• [Given records]
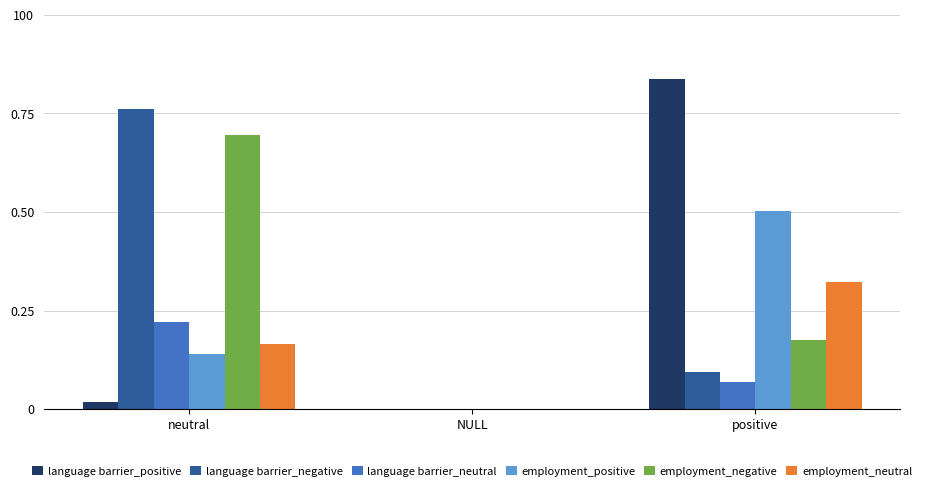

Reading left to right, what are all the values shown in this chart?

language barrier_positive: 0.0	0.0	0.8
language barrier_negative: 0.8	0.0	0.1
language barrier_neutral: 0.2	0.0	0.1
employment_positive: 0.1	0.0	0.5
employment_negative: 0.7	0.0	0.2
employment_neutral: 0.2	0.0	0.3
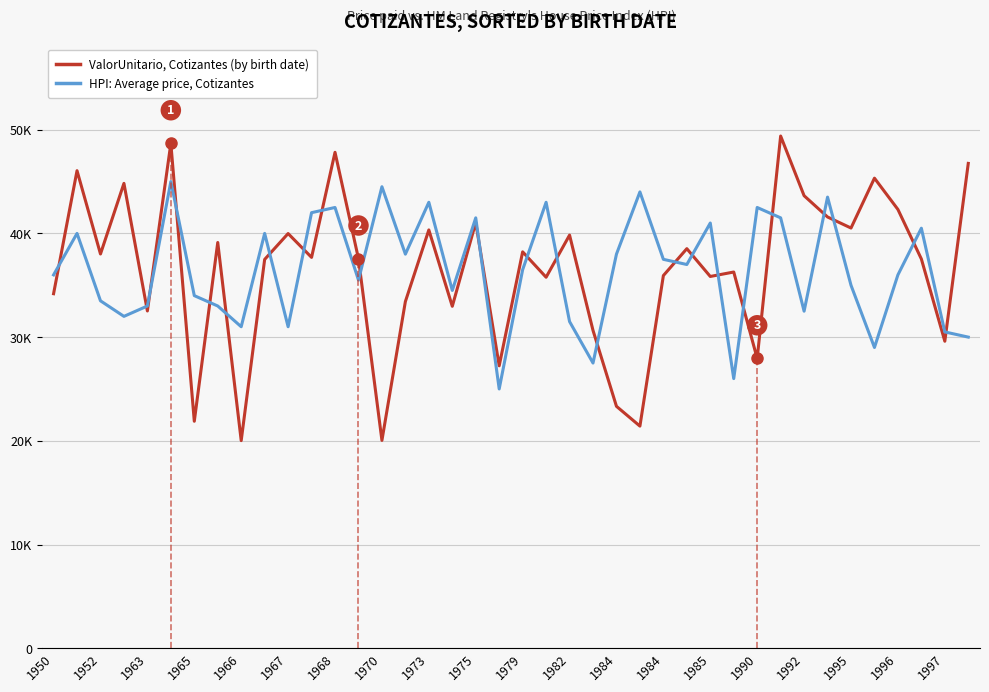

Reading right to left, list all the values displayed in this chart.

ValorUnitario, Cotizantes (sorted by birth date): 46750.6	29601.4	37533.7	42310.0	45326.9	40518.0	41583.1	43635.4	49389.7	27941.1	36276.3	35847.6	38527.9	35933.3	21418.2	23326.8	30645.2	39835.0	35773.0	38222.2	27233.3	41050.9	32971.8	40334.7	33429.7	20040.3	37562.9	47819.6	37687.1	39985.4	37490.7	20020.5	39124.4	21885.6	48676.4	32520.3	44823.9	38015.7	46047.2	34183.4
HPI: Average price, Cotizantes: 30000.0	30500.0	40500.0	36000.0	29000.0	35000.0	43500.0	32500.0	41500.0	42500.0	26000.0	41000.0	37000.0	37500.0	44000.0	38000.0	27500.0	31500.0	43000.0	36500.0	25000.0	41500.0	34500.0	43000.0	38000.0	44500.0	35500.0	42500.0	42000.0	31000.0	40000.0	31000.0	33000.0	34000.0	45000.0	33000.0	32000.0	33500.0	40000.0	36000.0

• [Written task]
Copy every item above word for word, omitting the pictures.

• [Answer for this exercise]
Reading left to right, what are all the values shown in this chart?

language barrier_positive: 0.0	0.0	0.8
language barrier_negative: 0.8	0.0	0.1
language barrier_neutral: 0.2	0.0	0.1
employment_positive: 0.1	0.0	0.5
employment_negative: 0.7	0.0	0.2
employment_neutral: 0.2	0.0	0.3

Reading right to left, list all the values displayed in this chart.

ValorUnitario, Cotizantes (sorted by birth date): 46750.6	29601.4	37533.7	42310.0	45326.9	40518.0	41583.1	43635.4	49389.7	27941.1	36276.3	35847.6	38527.9	35933.3	21418.2	23326.8	30645.2	39835.0	35773.0	38222.2	27233.3	41050.9	32971.8	40334.7	33429.7	20040.3	37562.9	47819.6	37687.1	39985.4	37490.7	20020.5	39124.4	21885.6	48676.4	32520.3	44823.9	38015.7	46047.2	34183.4
HPI: Average price, Cotizantes: 30000.0	30500.0	40500.0	36000.0	29000.0	35000.0	43500.0	32500.0	41500.0	42500.0	26000.0	41000.0	37000.0	37500.0	44000.0	38000.0	27500.0	31500.0	43000.0	36500.0	25000.0	41500.0	34500.0	43000.0	38000.0	44500.0	35500.0	42500.0	42000.0	31000.0	40000.0	31000.0	33000.0	34000.0	45000.0	33000.0	32000.0	33500.0	40000.0	36000.0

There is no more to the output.